Between Two Worlds: A Mix of Theology, Philosophy, Politics, and Culture



Thursday, May 03, 2007

Hotlinking

5 comments | Permalink
Joe Carter seeks to show a hotlinker a lesson.

(Yes, I've been guilty of hotlinking many times--sorry!)

5 Comments:

Blogger Denny Burk said...

That's awesome! Hilarious! I love it!

5/03/2007 12:16:00 PM  
Blogger ChrisB said...

As a new blogger, I'd appreciate anyone who can explain what the sin here is.

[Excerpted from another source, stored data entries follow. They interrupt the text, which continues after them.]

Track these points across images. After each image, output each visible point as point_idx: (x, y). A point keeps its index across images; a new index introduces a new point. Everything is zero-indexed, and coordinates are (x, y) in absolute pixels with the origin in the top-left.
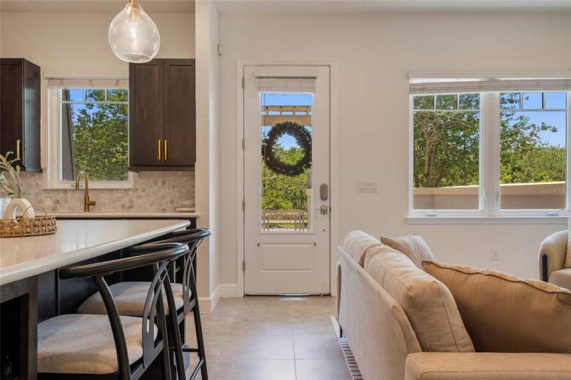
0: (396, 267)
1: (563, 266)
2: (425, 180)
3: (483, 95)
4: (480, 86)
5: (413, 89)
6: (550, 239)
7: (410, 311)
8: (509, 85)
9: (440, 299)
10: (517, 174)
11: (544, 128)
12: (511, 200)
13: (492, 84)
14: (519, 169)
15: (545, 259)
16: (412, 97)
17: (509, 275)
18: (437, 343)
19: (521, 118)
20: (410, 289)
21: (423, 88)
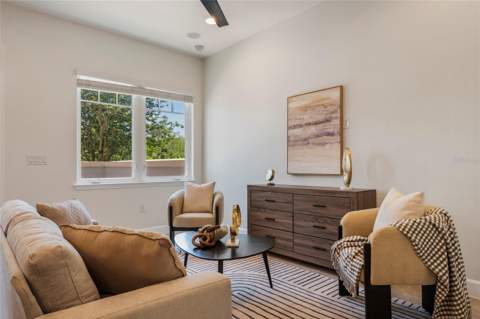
0: (31, 234)
1: (182, 212)
2: (100, 156)
3: (134, 97)
4: (132, 90)
5: (80, 83)
6: (174, 195)
7: (31, 278)
8: (152, 93)
9: (63, 261)
10: (165, 154)
11: (177, 125)
12: (153, 170)
13: (140, 90)
14: (165, 151)
15: (171, 209)
16: (79, 90)
17: (129, 229)
18: (59, 302)
19: (164, 117)
20: (32, 257)
21: (88, 84)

Whatever, though, Joe's little trick is very funny.

5/03/2007 01:25:00 PM  
Blogger Joe Carter said...

Hey Chris,

The reason "hotlinking" is frowned upon is the person who is hosting the image has to pay for the bandwidth charges. It's like if your neighbor decided to plug an appliance to your electrical outlet without your consent. A blog like Huffington Post gets a lot of traffic which means the image gets downloaded more often, increasing the bandwidth that is being used. (By the way, Blumenthal not only linked to it on HP but on two other blogs as well.)

Because FRC has its own servers we can absorb such traffic without really affecting anything. But if they had done it to a smaller blogger who pays for their own hosting, it could drive up their costs considerably.

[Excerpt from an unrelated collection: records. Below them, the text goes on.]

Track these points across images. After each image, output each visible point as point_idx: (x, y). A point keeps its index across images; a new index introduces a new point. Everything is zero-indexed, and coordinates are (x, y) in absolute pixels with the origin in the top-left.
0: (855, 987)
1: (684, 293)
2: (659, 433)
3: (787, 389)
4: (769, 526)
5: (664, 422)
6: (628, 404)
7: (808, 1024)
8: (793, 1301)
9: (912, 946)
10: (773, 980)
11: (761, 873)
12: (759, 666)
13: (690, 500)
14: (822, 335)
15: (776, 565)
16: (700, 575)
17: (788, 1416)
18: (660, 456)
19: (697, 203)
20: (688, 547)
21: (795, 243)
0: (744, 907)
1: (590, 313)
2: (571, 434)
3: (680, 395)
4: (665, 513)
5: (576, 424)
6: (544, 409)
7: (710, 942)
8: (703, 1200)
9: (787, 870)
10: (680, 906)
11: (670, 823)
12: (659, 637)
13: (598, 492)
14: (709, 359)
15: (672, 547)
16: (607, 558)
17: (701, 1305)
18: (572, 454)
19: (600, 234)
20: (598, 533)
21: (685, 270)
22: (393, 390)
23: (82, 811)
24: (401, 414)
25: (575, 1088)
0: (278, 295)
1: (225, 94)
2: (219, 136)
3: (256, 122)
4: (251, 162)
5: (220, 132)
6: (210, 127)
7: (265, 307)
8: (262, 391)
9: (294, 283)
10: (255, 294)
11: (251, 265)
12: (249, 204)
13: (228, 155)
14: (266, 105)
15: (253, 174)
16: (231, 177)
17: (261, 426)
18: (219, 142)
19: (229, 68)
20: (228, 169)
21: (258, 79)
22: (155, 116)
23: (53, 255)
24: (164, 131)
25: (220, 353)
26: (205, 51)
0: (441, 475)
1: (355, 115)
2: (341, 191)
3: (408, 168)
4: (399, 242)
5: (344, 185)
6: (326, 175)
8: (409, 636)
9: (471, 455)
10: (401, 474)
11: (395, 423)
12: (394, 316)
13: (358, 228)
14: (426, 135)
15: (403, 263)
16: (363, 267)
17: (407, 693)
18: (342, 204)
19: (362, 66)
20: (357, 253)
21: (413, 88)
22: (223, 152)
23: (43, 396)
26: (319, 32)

If anyone else had "hotlinked" to one of our images we wouldn't have really minded. But Blumenthal has a history of writing scurrilous half-truths about FRC. He continues to repeat lies even after being corrected just because he doesn't like us. So we thought this would be a funny way to get a jab in at him, without being too mean-spirited.

5/03/2007 01:58:00 PM  
Anonymous Alex Chediak said...

I, too, am pretty ignorant here. I didn't even know this could be done.

I realize hotlinking is not right. But just following up on Joe's comment, don't people pay for webhosting by the month or year, and not be the MegaByte? At least that's how I pay.

5/03/2007 02:22:00 PM  
Blogger Mark said...

That's true in general, Alex, but not in the extreme. The account most of us who have hosted sites or blogs pay for does not include unlimited bandwidth. If your site starts generating high amounts of bandwidth requests, your provider may either shut you down or demand you pay for a higher level account to cover the costs.